TEXT PROVIDED ▸
[Start of Attachment]
Updates on the importer/ broker accreditation process
TOP OF MIND - Mark Darryl A. Caniban (The Philippine Star) - February 17, 2015 - 12:00am

Last year, the Bureau of Customs (BOC) was confronted by challenges brought about by severe port congestion made worse by tough traffic schemes enforced by local governments in Metro Manila. Despite this setback, the BOC managed to improve revenue collections, setting a new record for the highest ever single-month collection.  Notable is the growth expansion in customs revenue of more than 20 percent in October 2014 alone.

Despite this gain, smuggling remains a threat to this revenue machinery as the practice of using trade channels through untrue commercial declarations to evade payment of taxes affect collections and distort international trade data. Now more than ever, there is more reason for this practice be curtailed, as rice, sugar and other major commodities are often the  perennial subject of smuggling, thus endangering the protection the State has accorded to their production and distribution.

Hence, as part of a coordinated policy response to close loopholes to prevent smuggling, the Department of Finance issued Department Order No. 012-2014 which lay down the rules on the accreditation of importers. Since its issuance on  Feb. 6, 2014, all importers and customs brokers (individuals, partnerships, corporations, cooperatives, associations, whether taxable or non-taxable) save for the exempt entities (e.g. PEZA locators), are required to secure accreditation from the Bureau of Internal Revenue (BIR). This constitutes the first phase of the accreditation process. Only importers and customs brokers who are accredited by the BIR would be issued with BIR Importer Clearance Certificates (BIR-ICCs) and BIR Customs Broker Clearance Certificates (BIR-BCCs).

The BIR-ICCs and BIR-BCCs would then be presented by the importers and customs brokers to the BOC for their BOC accreditation under the rules and regulations to be issued by the BOC for this purpose. This constitutes the second and final phase of the accreditation process.
[End of Attachment]
QUESTIONS ON THE MATERIAL ▸
a. Revise the accreditation article, starting at "Hence, as part" and ending at "Clearance Certificates (BIR-BCCs).", with "loopholes" changed to "gaps".
b. According to the accreditation article, why is there now more reason than ever to curtail smuggling?
The listing that follows is not needed for anything here.

DATA EXTRACT ▸
[Start of Attachment]
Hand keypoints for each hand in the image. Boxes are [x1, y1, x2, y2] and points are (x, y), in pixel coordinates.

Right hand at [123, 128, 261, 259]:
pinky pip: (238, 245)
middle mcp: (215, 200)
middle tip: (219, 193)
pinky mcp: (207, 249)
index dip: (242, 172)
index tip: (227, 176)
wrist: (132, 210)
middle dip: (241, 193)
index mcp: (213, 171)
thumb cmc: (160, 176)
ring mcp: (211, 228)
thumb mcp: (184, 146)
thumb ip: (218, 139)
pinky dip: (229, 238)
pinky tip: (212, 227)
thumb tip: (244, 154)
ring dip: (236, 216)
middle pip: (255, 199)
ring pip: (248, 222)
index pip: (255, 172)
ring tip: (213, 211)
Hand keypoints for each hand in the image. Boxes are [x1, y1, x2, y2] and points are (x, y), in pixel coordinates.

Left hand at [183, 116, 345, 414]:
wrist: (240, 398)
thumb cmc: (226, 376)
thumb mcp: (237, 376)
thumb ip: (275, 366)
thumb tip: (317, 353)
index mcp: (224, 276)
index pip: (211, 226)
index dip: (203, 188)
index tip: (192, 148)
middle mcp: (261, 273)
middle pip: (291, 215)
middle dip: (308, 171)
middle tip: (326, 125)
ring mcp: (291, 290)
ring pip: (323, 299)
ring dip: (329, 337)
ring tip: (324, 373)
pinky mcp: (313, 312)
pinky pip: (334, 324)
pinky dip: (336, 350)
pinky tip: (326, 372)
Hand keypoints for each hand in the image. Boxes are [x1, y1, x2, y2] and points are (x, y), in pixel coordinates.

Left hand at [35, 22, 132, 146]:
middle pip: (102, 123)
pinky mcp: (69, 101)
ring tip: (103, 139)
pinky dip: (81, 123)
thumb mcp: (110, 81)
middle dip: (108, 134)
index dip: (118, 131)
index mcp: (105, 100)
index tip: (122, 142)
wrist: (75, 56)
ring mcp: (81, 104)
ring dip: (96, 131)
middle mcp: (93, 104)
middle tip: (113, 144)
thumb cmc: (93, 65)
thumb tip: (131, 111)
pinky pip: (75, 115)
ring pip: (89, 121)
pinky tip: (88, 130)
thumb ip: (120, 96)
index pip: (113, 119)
[End of Attachment]
TASK-BY-TASK RESULTS ▸
a.
Hence, as part of a coordinated policy response to close gaps to prevent smuggling, the Department of Finance issued Department Order No. 012-2014 which lay down the rules on the accreditation of importers. Since its issuance on  Feb. 6, 2014, all importers and customs brokers (individuals, partnerships, corporations, cooperatives, associations, whether taxable or non-taxable) save for the exempt entities (e.g. PEZA locators), are required to secure accreditation from the Bureau of Internal Revenue (BIR). This constitutes the first phase of the accreditation process. Only importers and customs brokers who are accredited by the BIR would be issued with BIR Importer Clearance Certificates (BIR-ICCs) and BIR Customs Broker Clearance Certificates (BIR-BCCs).

b. Rice, sugar and other major commodities are often the perennial subject of smuggling. This endangers the protection the State has accorded to their production and distribution.